Re: PROBLEM: DoS Attack on Fragment Cache

From: Willy Tarreau
Date: Sun Apr 18 2021 - 00:42:57 EST


On Sat, Apr 17, 2021 at 10:26:30PM -0400, Matt Corallo wrote:
> Sure, there are better ways to handle the reassembly cache overflowing, but
> that is pretty unrelated to the fact that waiting 30 full seconds for a
> fragment to come in doesn't really make sense in today's networks (the 30
> second delay that is used today appears to even be higher than RFC 791
> suggested in 1981!).

Not exactly actually, because you forget the TTL here. With most hosts
sending an initial TTL around 64, after crossing 10-15 hops it's still
around 50 so that would result in ~50 seconds by default, even according
to the 40 years old RFC791. The 15s there was the absolute minimum. While
I do agree that we shouldn't keep them that long nowadays, we can't go
too low without risking to break some slow transmission stacks (SLIP/PPP
over modems for example).
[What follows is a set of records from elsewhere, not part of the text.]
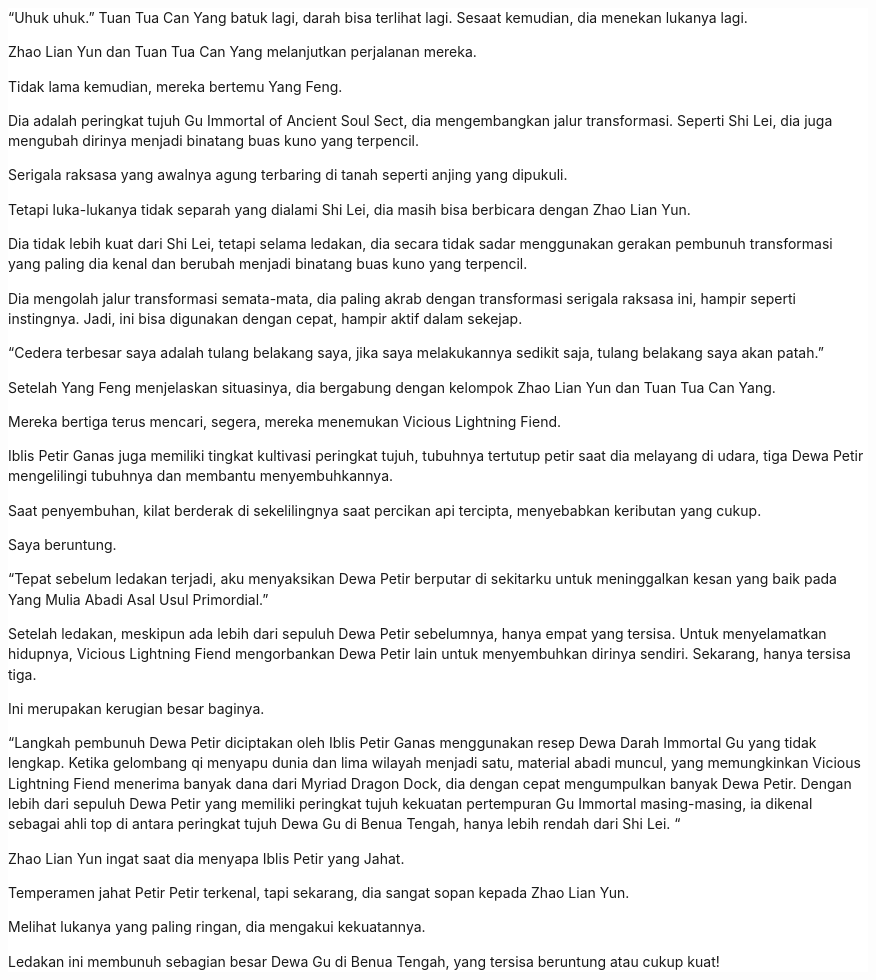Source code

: “Uhuk uhuk.” Tuan Tua Can Yang batuk lagi, darah bisa terlihat lagi. Sesaat kemudian, dia menekan lukanya lagi.

Zhao Lian Yun dan Tuan Tua Can Yang melanjutkan perjalanan mereka.

Tidak lama kemudian, mereka bertemu Yang Feng.

Dia adalah peringkat tujuh Gu Immortal of Ancient Soul Sect, dia mengembangkan jalur transformasi. Seperti Shi Lei, dia juga mengubah dirinya menjadi binatang buas kuno yang terpencil.

Serigala raksasa yang awalnya agung terbaring di tanah seperti anjing yang dipukuli.

Tetapi luka-lukanya tidak separah yang dialami Shi Lei, dia masih bisa berbicara dengan Zhao Lian Yun.

Dia tidak lebih kuat dari Shi Lei, tetapi selama ledakan, dia secara tidak sadar menggunakan gerakan pembunuh transformasi yang paling dia kenal dan berubah menjadi binatang buas kuno yang terpencil.

Dia mengolah jalur transformasi semata-mata, dia paling akrab dengan transformasi serigala raksasa ini, hampir seperti instingnya. Jadi, ini bisa digunakan dengan cepat, hampir aktif dalam sekejap.

“Cedera terbesar saya adalah tulang belakang saya, jika saya melakukannya sedikit saja, tulang belakang saya akan patah.”

Setelah Yang Feng menjelaskan situasinya, dia bergabung dengan kelompok Zhao Lian Yun dan Tuan Tua Can Yang.

Mereka bertiga terus mencari, segera, mereka menemukan Vicious Lightning Fiend.

Iblis Petir Ganas juga memiliki tingkat kultivasi peringkat tujuh, tubuhnya tertutup petir saat dia melayang di udara, tiga Dewa Petir mengelilingi tubuhnya dan membantu menyembuhkannya.

Saat penyembuhan, kilat berderak di sekelilingnya saat percikan api tercipta, menyebabkan keributan yang cukup.

Saya beruntung.

“Tepat sebelum ledakan terjadi, aku menyaksikan Dewa Petir berputar di sekitarku untuk meninggalkan kesan yang baik pada Yang Mulia Abadi Asal Usul Primordial.”

Setelah ledakan, meskipun ada lebih dari sepuluh Dewa Petir sebelumnya, hanya empat yang tersisa. Untuk menyelamatkan hidupnya, Vicious Lightning Fiend mengorbankan Dewa Petir lain untuk menyembuhkan dirinya sendiri. Sekarang, hanya tersisa tiga.

Ini merupakan kerugian besar baginya.

“Langkah pembunuh Dewa Petir diciptakan oleh Iblis Petir Ganas menggunakan resep Dewa Darah Immortal Gu yang tidak lengkap. Ketika gelombang qi menyapu dunia dan lima wilayah menjadi satu, material abadi muncul, yang memungkinkan Vicious Lightning Fiend menerima banyak dana dari Myriad Dragon Dock, dia dengan cepat mengumpulkan banyak Dewa Petir. Dengan lebih dari sepuluh Dewa Petir yang memiliki peringkat tujuh kekuatan pertempuran Gu Immortal masing-masing, ia dikenal sebagai ahli top di antara peringkat tujuh Dewa Gu di Benua Tengah, hanya lebih rendah dari Shi Lei. “

Zhao Lian Yun ingat saat dia menyapa Iblis Petir yang Jahat.

Temperamen jahat Petir Petir terkenal, tapi sekarang, dia sangat sopan kepada Zhao Lian Yun.

Melihat lukanya yang paling ringan, dia mengakui kekuatannya.

Ledakan ini membunuh sebagian besar Dewa Gu di Benua Tengah, yang tersisa beruntung atau cukup kuat!
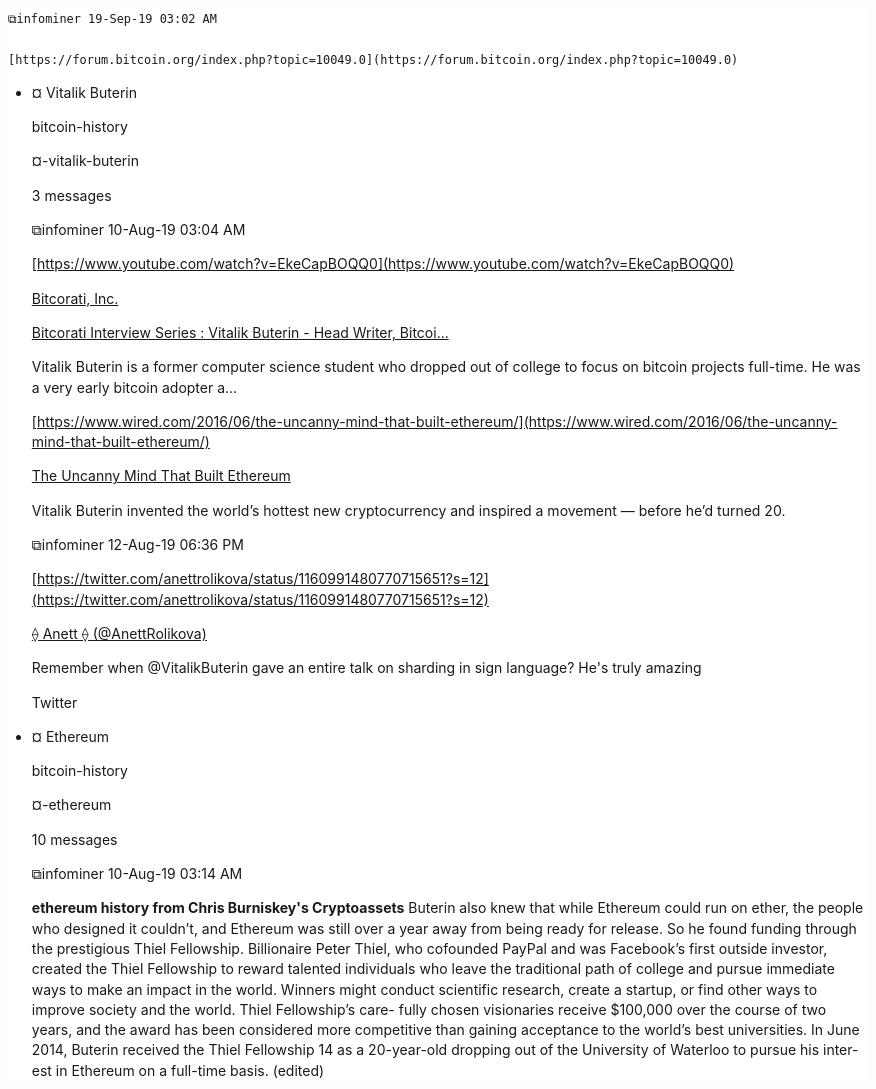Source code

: 
    ⧉infominer 19-Sep-19 03:02 AM

    [https://forum.bitcoin.org/index.php?topic=10049.0](https://forum.bitcoin.org/index.php?topic=10049.0)

- ¤ Vitalik Buterin

    bitcoin-history

    ¤-vitalik-buterin

    3 messages


    ⧉infominer 10-Aug-19 03:04 AM

    [https://www.youtube.com/watch?v=EkeCapBOQQ0](https://www.youtube.com/watch?v=EkeCapBOQQ0)

    [Bitcorati, Inc.](https://www.youtube.com/user/bitcorati)

    [Bitcorati Interview Series : Vitalik Buterin - Head Writer, Bitcoi...](https://www.youtube.com/watch?v=EkeCapBOQQ0)

    Vitalik Buterin is a former computer science student who dropped out of college to focus on bitcoin projects full-time. He was a very early bitcoin adopter a...

    
    [https://www.wired.com/2016/06/the-uncanny-mind-that-built-ethereum/](https://www.wired.com/2016/06/the-uncanny-mind-that-built-ethereum/)

    [The Uncanny Mind That Built Ethereum](https://www.wired.com/2016/06/the-uncanny-mind-that-built-ethereum/)

    Vitalik Buterin invented the world’s hottest new cryptocurrency and inspired a movement — before he’d turned 20.

    

    ⧉infominer 12-Aug-19 06:36 PM

    [https://twitter.com/anettrolikova/status/1160991480770715651?s=12](https://twitter.com/anettrolikova/status/1160991480770715651?s=12)

    
    [⟠ Anett ⟠ (@AnettRolikova)](https://twitter.com/AnettRolikova)

    Remember when @VitalikButerin gave an entire talk on sharding in sign language? He's truly amazing

    
    
    
    Twitter

- ¤ Ethereum

    bitcoin-history

    ¤-ethereum

    10 messages


    ⧉infominer 10-Aug-19 03:14 AM

    **ethereum history from Chris Burniskey's Cryptoassets** Buterin also knew that while Ethereum could run on ether, the people who designed it couldn’t, and Ethereum was still over a year away from being ready for release. So he found funding through the prestigious Thiel Fellowship. Billionaire Peter Thiel, who cofounded PayPal and was Facebook’s first outside investor, created the Thiel Fellowship to reward talented individuals who leave the traditional path of college and pursue immediate ways to make an impact in the world. Winners might conduct scientific research, create a startup, or find other ways to improve society and the world. Thiel Fellowship’s care- fully chosen visionaries receive $100,000 over the course of two years, and the award has been considered more competitive than gaining acceptance to the world’s best universities. In June 2014, Buterin received the Thiel Fellowship 14 as a 20-year-old dropping out of the University of Waterloo to pursue his inter- est in Ethereum on a full-time basis. (edited)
In addition even cutting that in 3 will remain
trivially DoSable.

> You get a lot more bang for your buck if you don't wait
> around so long (or we could restructure things to kick out the oldest
> fragments, but that is a lot more work, and probably extra indexes that just
> aren't worth it).

Kicking out oldest ones is a bad approach in a system made only of
independent elements, because it tends to result in a lot of damage once
all of them behave similarly. I.e. if you need to kick out an old entry
in valid traffic, it's because you do need to wait that long, and if all
datagrams need to wait that long, then new datagrams systematically
prevent the oldest one from being reassembled, and none gest reassembled.
With a random approach at least your success ratio converges towards 1/e
(i.e. 36%) which is better.

Willy